Qualification and Oath
Even though you were named executor in the will, you must still qualify by applying to the Clerk of Superior Court in the county where the decedent resided. You apply by filling out a form "Application for Probate and Letters" AOC-E-201. The form will ask for a general accounting of the estate e.g. personal property, bank accounts, real estate.
After you qualify, you will take an oath where the Clerk will swear you into the office of executor.
You must publish a notice to creditors in a newspaper that is qualified to publish legal advertisements. The notice must be published once a week for four consecutive weeks. The notice also must also alert creditors that they have 3 months from the date of publication to file a claim.

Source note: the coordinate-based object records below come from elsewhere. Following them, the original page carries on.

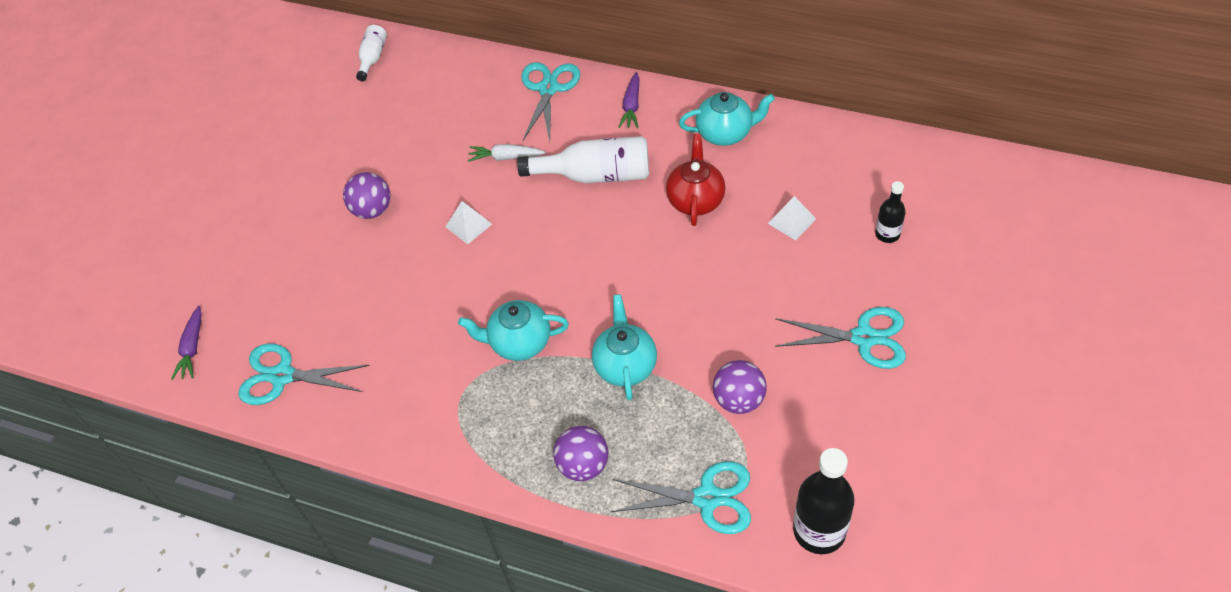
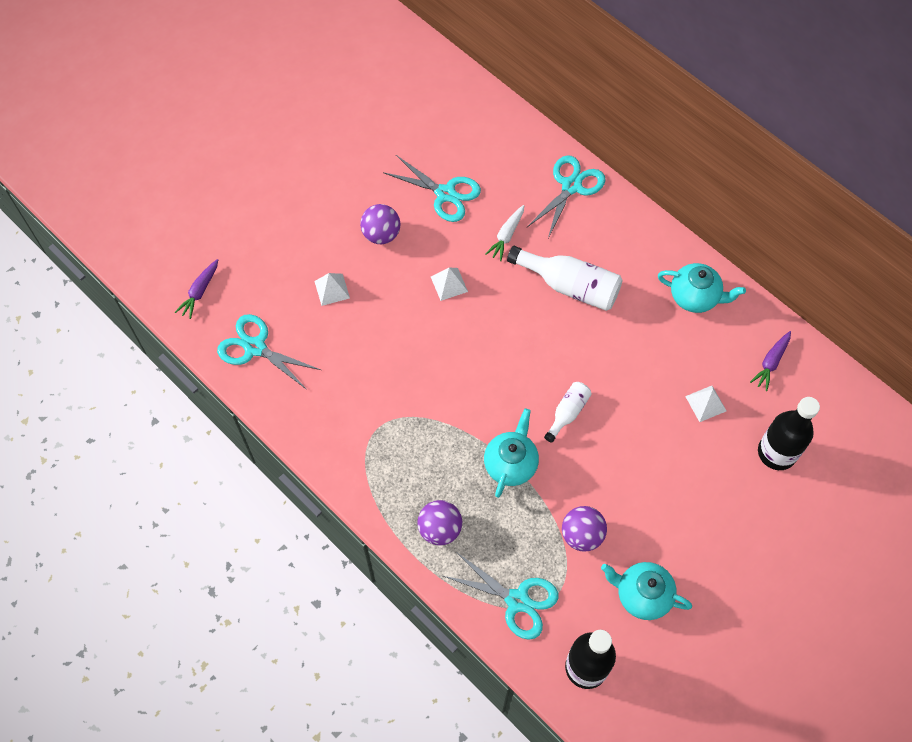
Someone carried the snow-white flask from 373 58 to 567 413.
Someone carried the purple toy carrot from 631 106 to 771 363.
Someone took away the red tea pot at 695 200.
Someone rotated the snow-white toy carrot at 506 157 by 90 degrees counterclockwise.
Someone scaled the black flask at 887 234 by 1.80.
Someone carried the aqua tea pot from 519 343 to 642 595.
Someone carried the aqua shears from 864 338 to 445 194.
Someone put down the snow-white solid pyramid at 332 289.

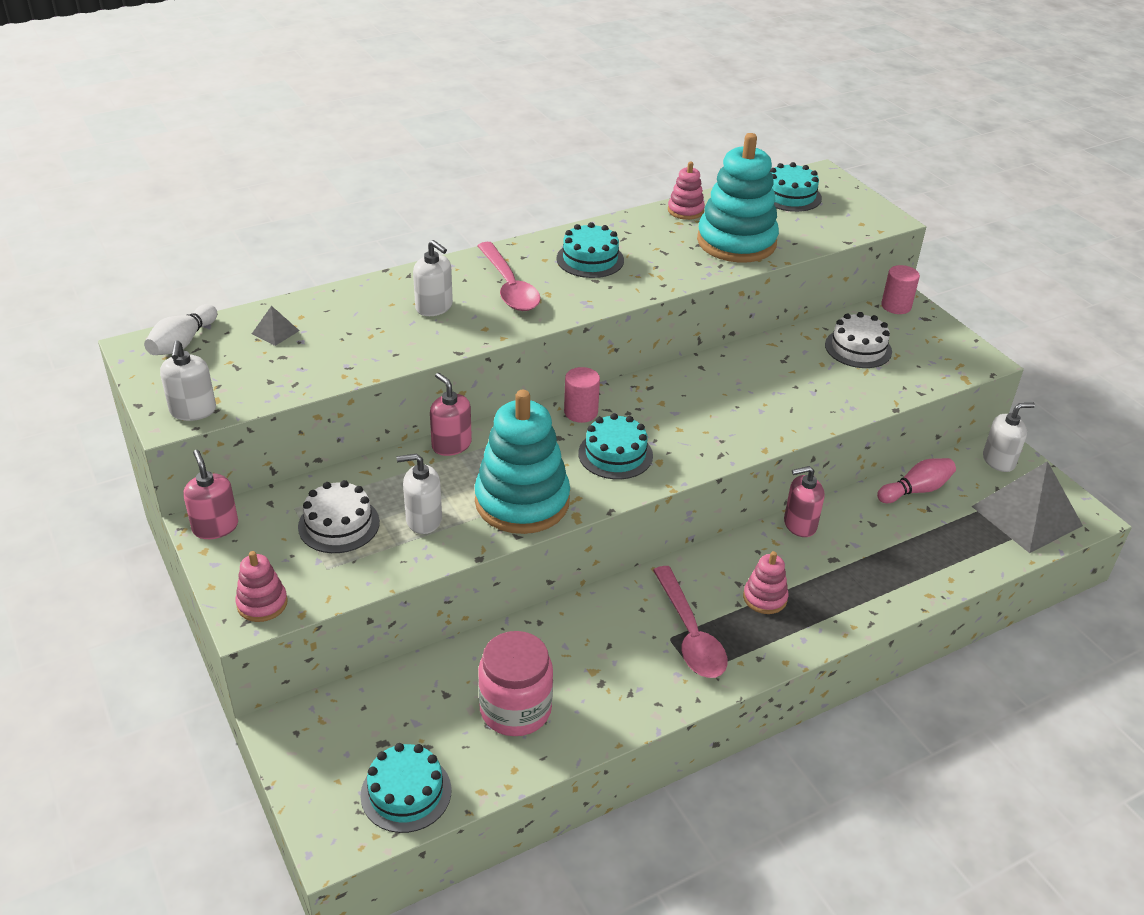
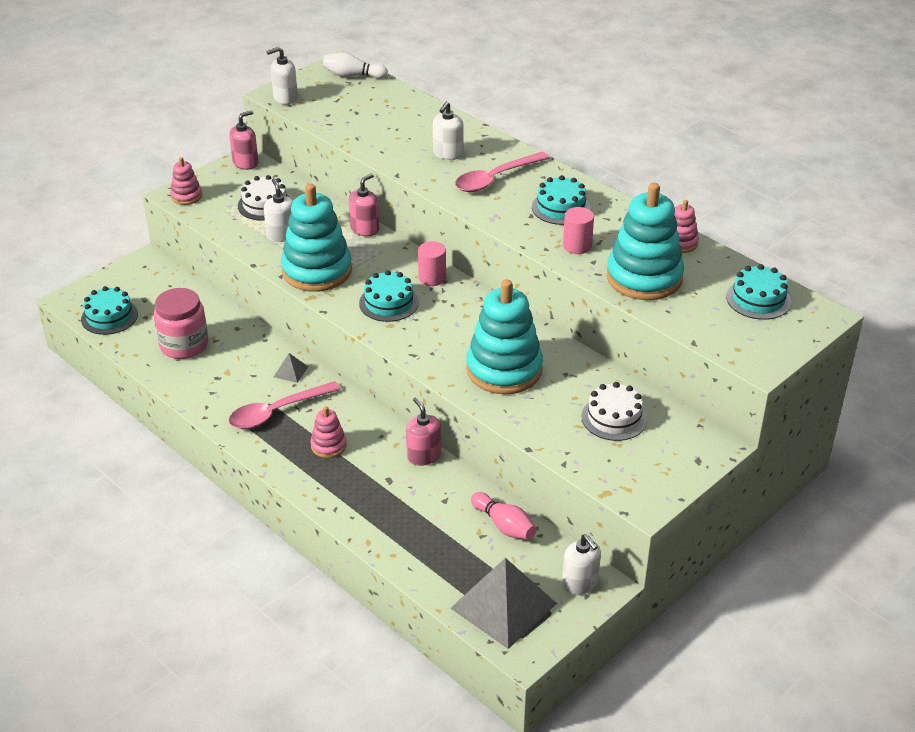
Someone carried the rose-pink cylinder shape from 896 306 to 577 246.
Someone carried the ash-grey solid pyramid from 275 332 to 290 371.
Someone put down the aqua stacking rings at 504 370.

After appropriate publication, the you must file an "Affidavit of Notice to Creditors" AOC-E-307 with the Clerk of Superior Court.
Filing the Inventory
You must file "inventory For Decedent's Estate" AOC-E-505 with the Clerk of Superior Court within 3 months of qualifying as executor. The form calls for an inventory of all real and personal assets in the estate (with accurate descriptions and date of death values).
Paying the Debts
You must pay all debts of the estate based on the statutory priority. The priority of creditors can be found in G.S. 29A-19-6.
Estate Tax Return
If estate taxes are owed, those forms must be filed with the appropriate revenue office i.e. federal or state. If no estate taxes are owed, you must file "Estate Tax Certification" AOC-E-212 with the Clerk of Superior Court.
Distribution of Assets
You must distribute the remaining assets of the estate based on the terms of the will. If the will does not cover an asset, it must pass through the intestacy laws, which can be found in North Carolina's intestate succession act.
If there is a surviving spouse, they may file for a year's allowance ($30,000 plus $5,000 for each minor child) using the following: "Application and Assignment Year's Allowance", AOC-E-100.
Final and Annual Accounting
Within one year of qualification, you must file your annual and final accounting. The clerk of court may grant an extension of time for good cause shown.
The accounting will detail investments, income, property received, gains and losses, payments and distributions, and the value of the estate at the initial inventory and at the final accounting.
If the final accounting is approved by the Clerk of Court, you will be discharged.